**Kutipan Teks:**
══════

Humaniora

DPR Minta Pemerintah Tidak Buru-Buru Hapus Kelas BPJS Kesehatan

BPJS Kesehatan harus beroperasi berdasarkan prinsip gotong royong dan keadilan, sesuai dengan amanat konstitusi.

By Deri Dahuri  | Sokoguru.Id
06 Juni 2024
Anggota Komisi IX DPR RI Irma Suryani Chaniago saat Rapat Kerja dengan Wakil Menteri Kesehatan RI di Kompleks Parlemen, Senayan, Jakarta (6/6/2024).  (Dok.DPR RI)

ANGGOTA Komisi IX DPR RI Irma Suryani Chaniago mengimbau pemerintah untuk tidak terburu-buru dalam mengambil keputusan terkait penghapusan kelas peserta BPJS Kesehatan.

 

Menurut Irma, langkah tersebut dapat menimbulkan ketidakadilan dalam pelayanan kesehatan dan merugikan peserta BPJS, terutama yang berada di kelas 1 dan 2.

══════

**Tugas Kerja 1:**
Tulis ulang bagian kutipan teks antara "BPJS Kesehatan harus" dan "Jakarta (6/6/2024).  (Dok.DPR RI)", termasuk keduanya, dengan mengganti "gotong royong" menjadi "kebersamaan".
**Tugas Kerja 2:**
Sebutkan semua nama tempat yang muncul dalam kutipan teks.

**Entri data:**

══════

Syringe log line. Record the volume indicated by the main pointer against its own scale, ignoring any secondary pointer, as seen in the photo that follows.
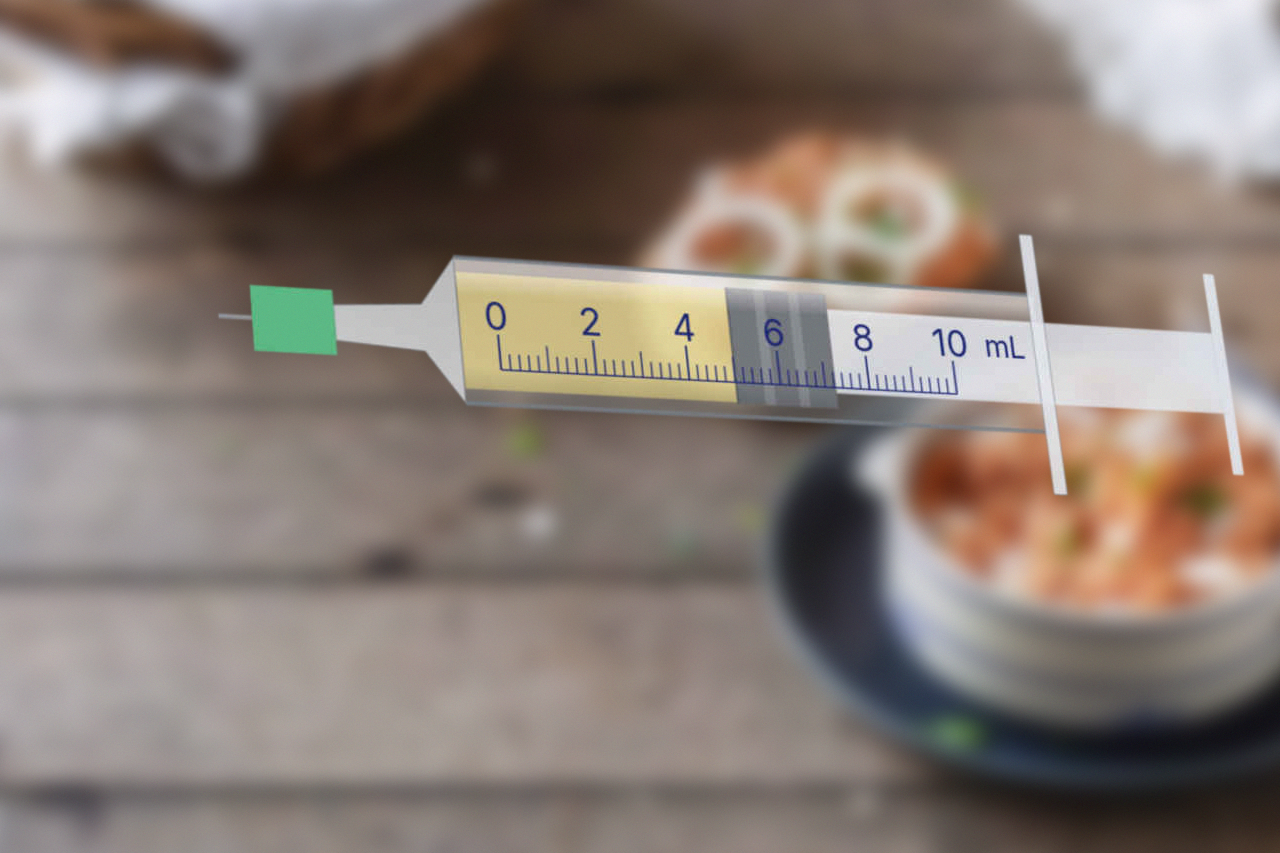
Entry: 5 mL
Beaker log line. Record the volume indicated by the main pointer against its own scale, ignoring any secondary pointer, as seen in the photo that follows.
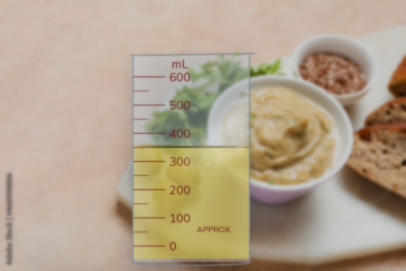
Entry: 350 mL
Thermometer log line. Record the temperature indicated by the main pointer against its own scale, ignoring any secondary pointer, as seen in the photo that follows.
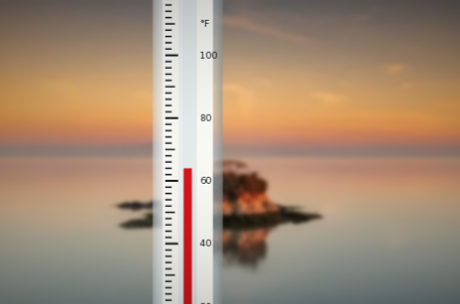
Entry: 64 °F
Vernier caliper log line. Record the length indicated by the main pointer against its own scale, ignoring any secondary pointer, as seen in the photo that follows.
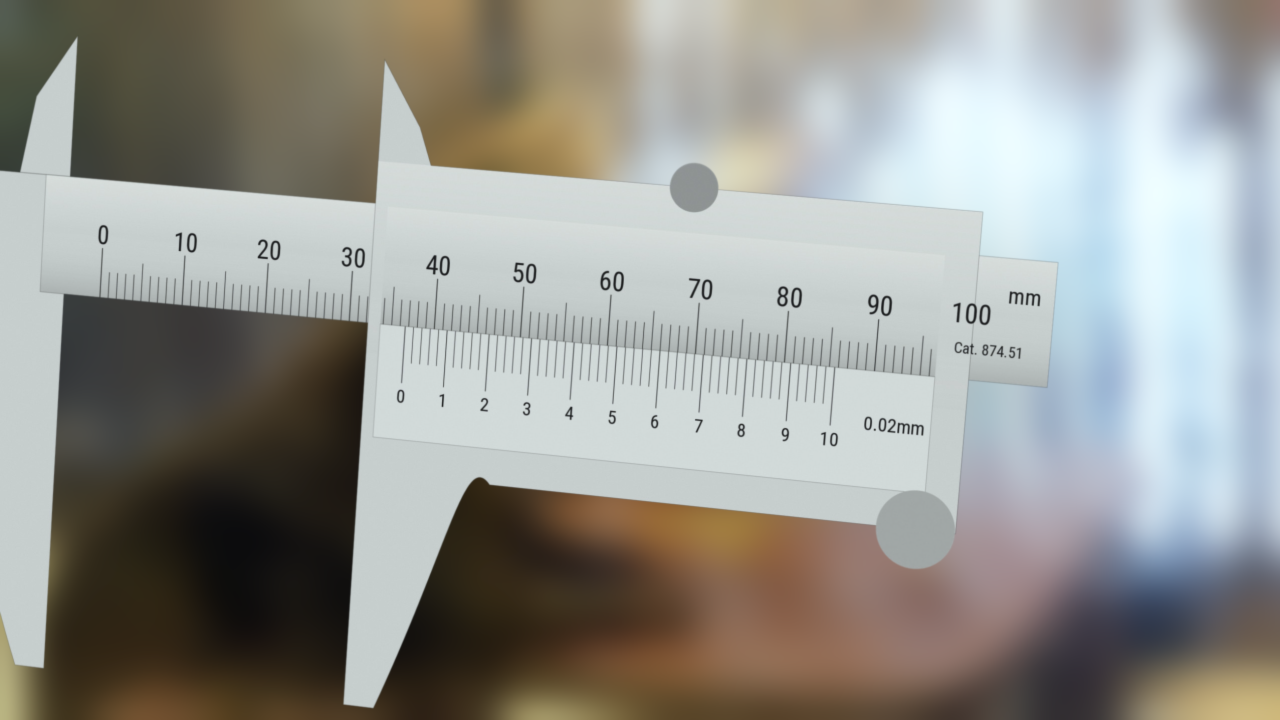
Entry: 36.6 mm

══════

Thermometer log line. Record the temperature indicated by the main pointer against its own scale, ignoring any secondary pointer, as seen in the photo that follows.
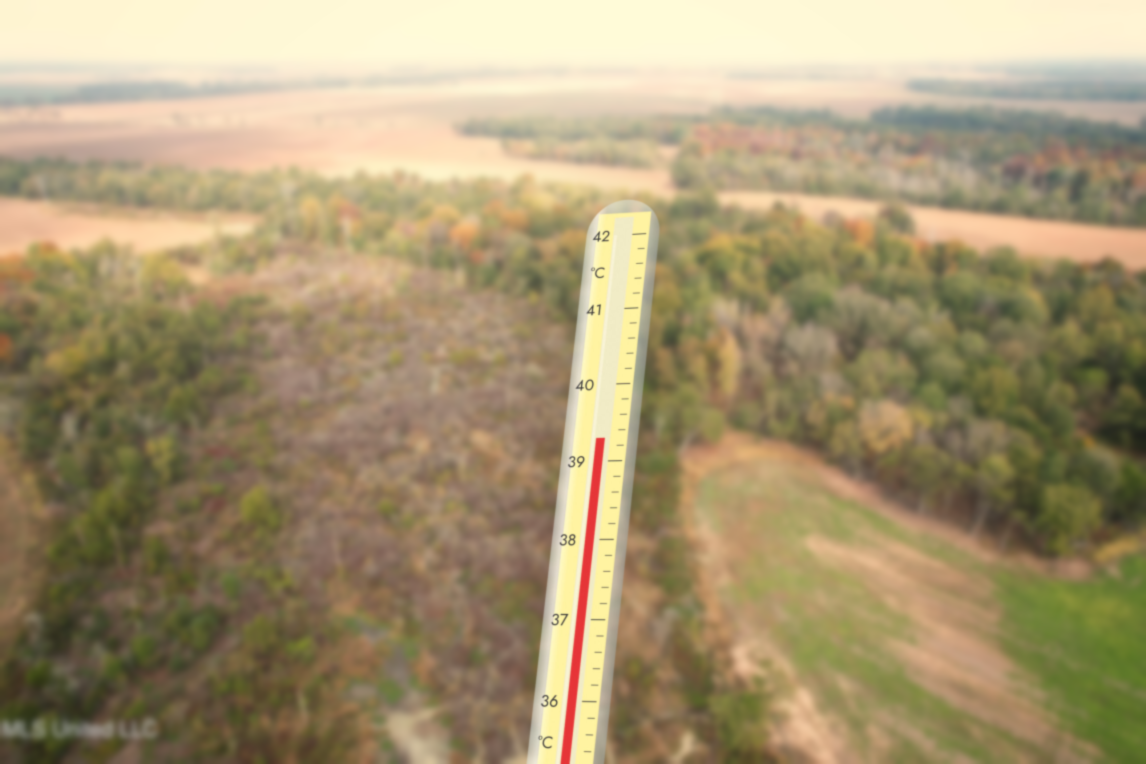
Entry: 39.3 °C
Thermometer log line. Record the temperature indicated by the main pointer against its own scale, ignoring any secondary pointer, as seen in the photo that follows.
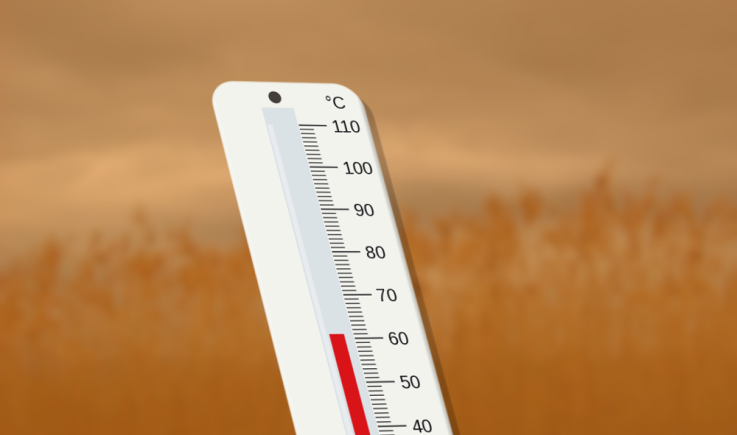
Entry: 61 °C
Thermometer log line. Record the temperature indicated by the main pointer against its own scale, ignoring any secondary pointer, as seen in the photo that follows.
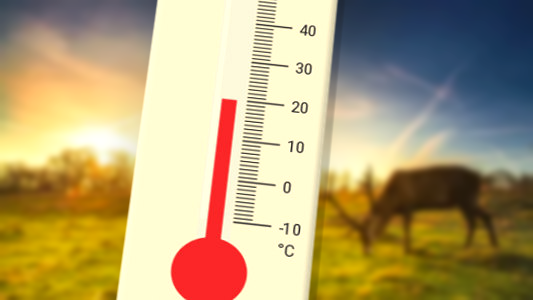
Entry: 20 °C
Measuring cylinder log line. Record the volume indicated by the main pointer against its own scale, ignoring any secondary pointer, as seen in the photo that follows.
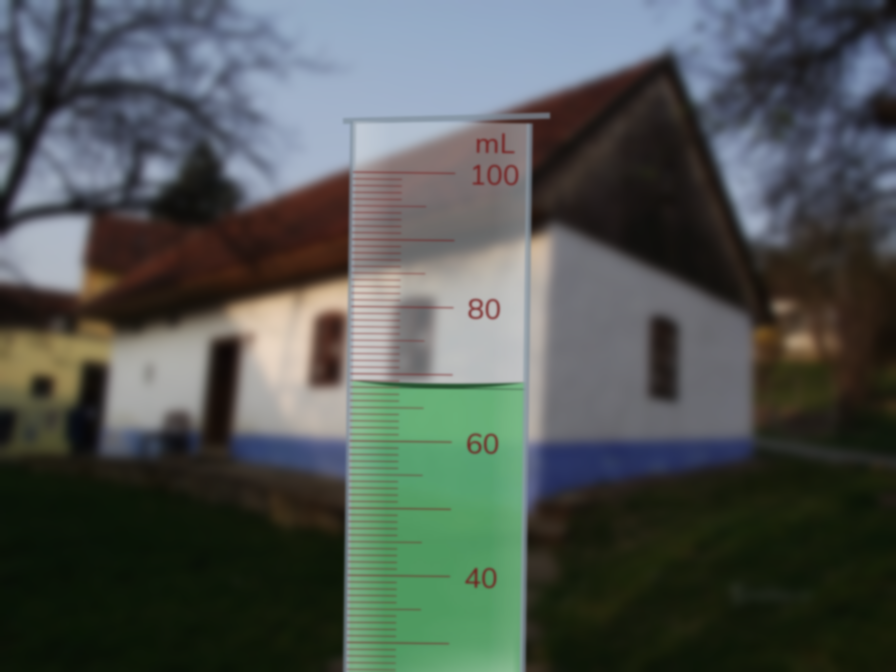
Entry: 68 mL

══════

**Jawaban Tugas 1:**
BPJS Kesehatan harus beroperasi berdasarkan prinsip kebersamaan dan keadilan, sesuai dengan amanat konstitusi.

By Deri Dahuri  | Sokoguru.Id
06 Juni 2024
Anggota Komisi IX DPR RI Irma Suryani Chaniago saat Rapat Kerja dengan Wakil Menteri Kesehatan RI di Kompleks Parlemen, Senayan, Jakarta (6/6/2024).  (Dok.DPR RI)

**Jawaban Tugas 2:**
Kompleks Parlemen, Senayan, Jakarta